Ex parte Joel DAVILA, Relator.
No. C-5397.Supreme Court of Texas.
October 22, 1986.Dan R. Price, Kazen & Price, Austin, for relator.
Jane Brasch, Ferrero, Brasch, Friebels & Mardis, and Noe Nobles, Harlingen.
ORIGINAL HABEAS CORPUS PROCEEDING
PER CURIAM.
This is a habeas corpus proceeding. Relator, Joel Davila, was held in contempt for failure to pay $28,000 in medical expenses for his child. As punishment, he was assessed a term of 120 days in the county jail, and was further ordered confined until he paid the entire amount of $28,000. Relator unsuccessfully sought habeas relief in the court of appeals, 709 S.W.2d 15, presenting only two points before that court as grounds for discharging him from custody. Relator then filed an application for writ of habeas corpus in this court, alleging fifteen additional grounds. Because we hold that Davila could not properly be held in contempt for the entire sum of $28,000, we grant the writ of habeas corpus, and without hearing oral argument, order Davila discharged.
On November 26, 1975, Davila was divorced and ordered to pay child support. The award of child support was later modified in an order signed October 7, 1985. This order provided:
IT IS ACCORDINGLY ORDERED, ADJUDGED AND DECREED that child support be increased to Thirty ($30.00) per week for [the child] and in addition thereto, all sums expended for her continuing care at Charter Palms Hospital including, but not limited to, all prescription drugs, therapy, doctors' charges and hospital charges. Said increased payments should be made directly to the hospital, the doctor, or the pharmacy no later than ten (10) days following the mailing of the statement.
. . . . . .
At the time the order was signed, the child was undergoing periodic psychological and psychiatric out-patient treatment at Charter Palms Hospital. She was subsequently admitted to Charter Palms Hospital, incurring over $28,000 in medical charges by the time of the contempt hearing.
On November 26, 1985, the mother of the child filed the motion for contempt leading to these proceedings, alleging that Davila had failed to pay the hospital as ordered and was then in arrears in the amount of $5,147.10. The hearing on the motion for contempt was not held until January 13, 1986. Testimony by a hospital administrative employee showed that a series of bills had been sent, for steadily increasing amounts, beginning with an October 28, *282 1985 bill for $4,050.45. By the December 24, 1985 bill, the amount had grown to $23,836.55. The last bill, including the period from December 23, 1985 to January 5, 1986, was for $28,436.75. The hospital employee first testified to the effect that this last "complete billing" had not been sent at the time of the hearing, but later stated that the bill had probably been sent on January 7, 1986. The order adjudging Davila in contempt was signed January 13, 1986.
The judgment of contempt found Davila in contempt for failure to pay a lump sum of $28,000 in medical expenses.
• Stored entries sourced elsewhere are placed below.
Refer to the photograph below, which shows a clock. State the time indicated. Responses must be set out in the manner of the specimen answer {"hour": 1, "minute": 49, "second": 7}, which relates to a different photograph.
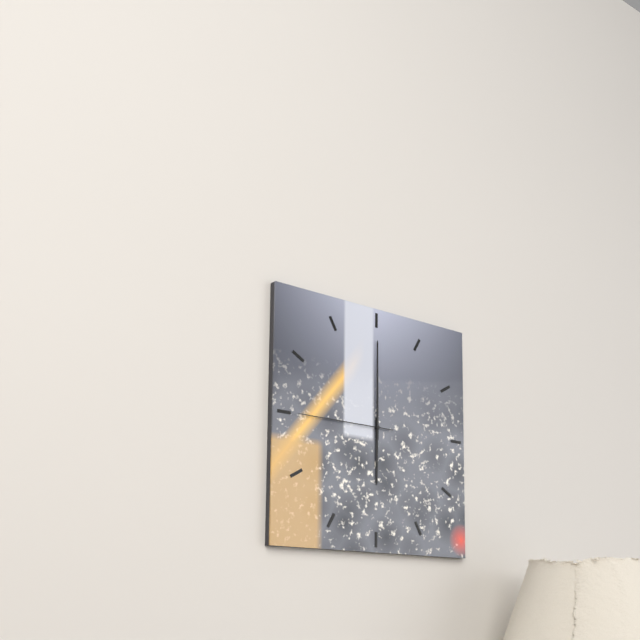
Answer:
{"hour": 6, "minute": 0, "second": 45}
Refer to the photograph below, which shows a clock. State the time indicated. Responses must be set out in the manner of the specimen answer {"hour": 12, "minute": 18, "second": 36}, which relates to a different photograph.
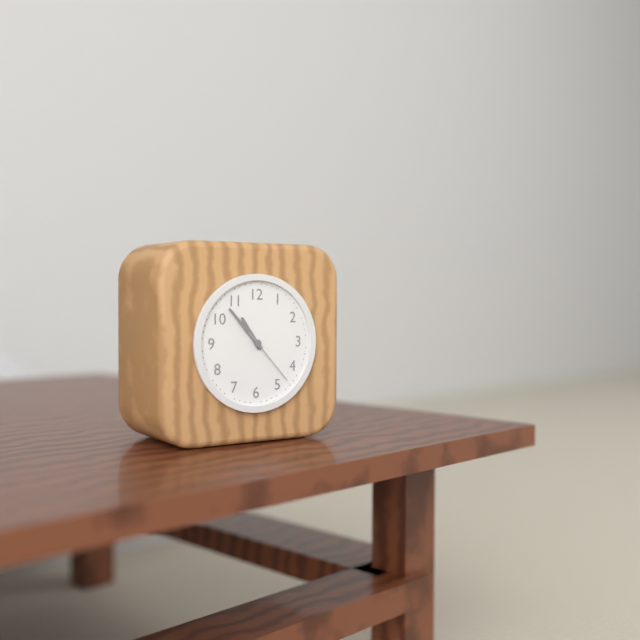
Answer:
{"hour": 10, "minute": 53, "second": 23}
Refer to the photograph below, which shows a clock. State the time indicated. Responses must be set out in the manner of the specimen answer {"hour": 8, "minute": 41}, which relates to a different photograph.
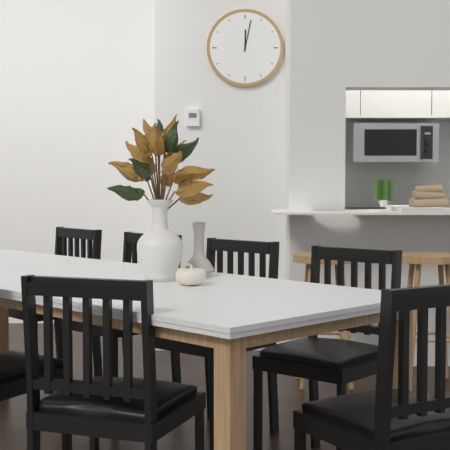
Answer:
{"hour": 12, "minute": 2}
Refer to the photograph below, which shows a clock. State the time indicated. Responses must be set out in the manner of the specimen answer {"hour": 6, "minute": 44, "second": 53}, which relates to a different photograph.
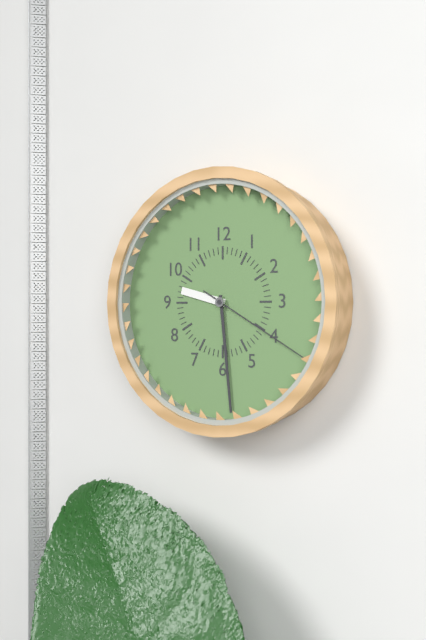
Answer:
{"hour": 9, "minute": 29, "second": 20}
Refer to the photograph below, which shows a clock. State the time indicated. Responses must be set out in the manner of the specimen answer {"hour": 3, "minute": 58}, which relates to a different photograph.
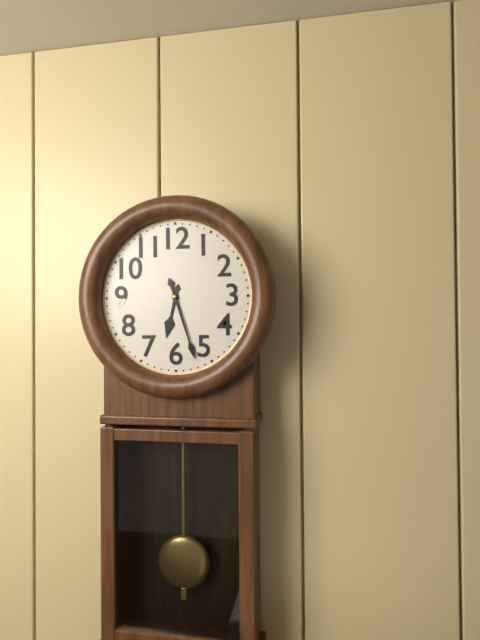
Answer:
{"hour": 6, "minute": 27}
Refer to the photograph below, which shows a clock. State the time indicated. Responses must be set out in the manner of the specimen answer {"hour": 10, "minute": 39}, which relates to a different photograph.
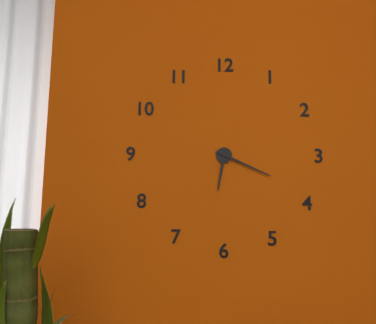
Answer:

As Davila points out, only the January 7, 1986 statement would support finding a lump sum arrearage of $28,000. Yet, by the terms of the October 7, 1985 modification order, Davila was allowed ten days from the mailing of that bill, or until January 17, 1986, to pay. Thus, on January 13, 1986, the date of the contempt hearing and judgment, Davila could not be in contempt for failure to pay the January 7, 1986 statement. As this court has previously held, a judgment of contempt without support in the evidence is void and may be attacked and set aside even in a collateral proceeding. Ex parte Bethurum, 153 Tex. 563, 272 S.W.2d 85 (1954). See also Ex parte White, 154 Tex. 126, 274 S.W.2d 542 (1955).
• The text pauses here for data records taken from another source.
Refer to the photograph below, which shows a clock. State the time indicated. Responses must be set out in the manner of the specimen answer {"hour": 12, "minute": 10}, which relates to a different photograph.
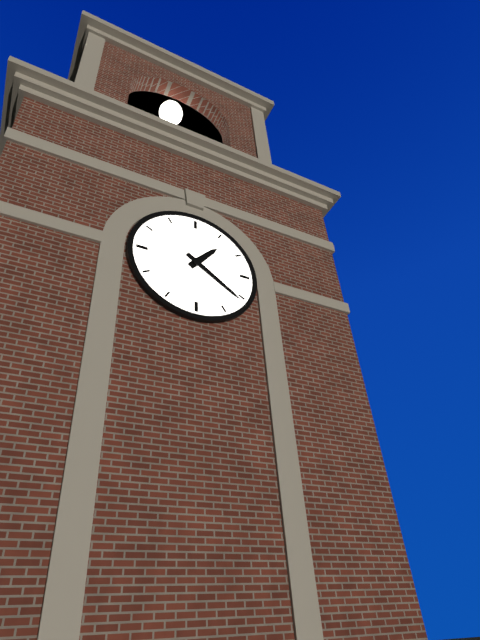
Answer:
{"hour": 1, "minute": 21}
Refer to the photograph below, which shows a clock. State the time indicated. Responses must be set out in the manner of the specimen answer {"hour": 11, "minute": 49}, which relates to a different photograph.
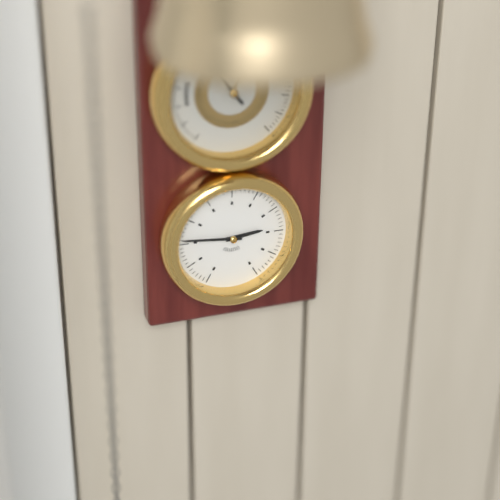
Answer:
{"hour": 2, "minute": 46}
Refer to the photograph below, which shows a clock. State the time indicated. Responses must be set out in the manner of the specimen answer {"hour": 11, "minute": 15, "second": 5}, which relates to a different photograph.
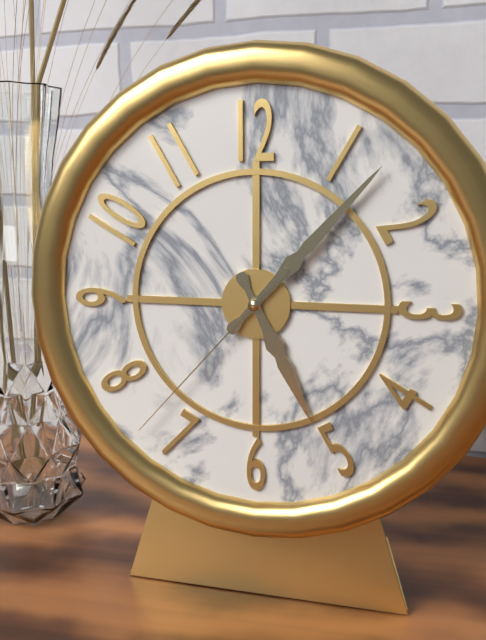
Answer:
{"hour": 5, "minute": 7, "second": 37}
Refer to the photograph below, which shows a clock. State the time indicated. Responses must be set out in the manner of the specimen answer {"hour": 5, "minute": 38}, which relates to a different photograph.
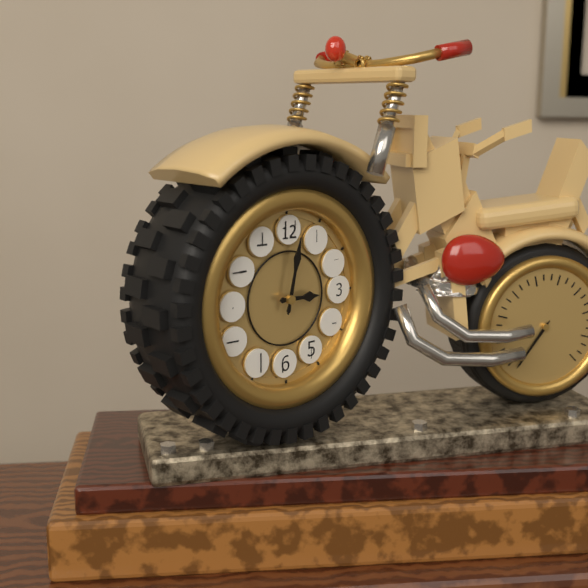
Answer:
{"hour": 3, "minute": 2}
While questions of the adequacy of the show cause notice to Davila exist, we express no opinion on this or on whether the judgment of contempt would have been valid if based on Davila's prior failures to pay the steadily increasing hospital bills. The order adjudging Davila in contempt makes no reference to any prior occasions when Davila failed to comply with the court's order. Nor does the order make any attempt to assess separate penalties for each separate contemptuous act. The judgment simply focuses on Davila's failure to pay a lump sum of $28,000 and assesses one penalty. The order also provides that Davila must pay the entire amount of $28,000 in order to purge himself of contempt. Since this lump sum plainly includes amounts which could not be the basis of a contempt finding at the time of the hearing, the entire judgment is tainted. If one punishment is assessed for multiple acts of contempt, and one of those acts is not punishable by contempt, the entire judgment is void. Ex parte Lee, 704 S.W.2d 15 (Tex.1986).
In view of our conclusions on this point, we need not reach Davila's other arguments. Based on Bethurum and Lee, we hold that Davila could not be held in contempt for failure to pay $28,000 in overdue medical expenses and required to pay the entire amount as a prerequisite for purging himself of contempt. Because the contempt judgment conflicts with those decisions, we have reviewed Davila's petition without hearing oral argument. See Ex parte Carey, 704 S.W.2d 13 (Tex.1986). We order Davila discharged from custody.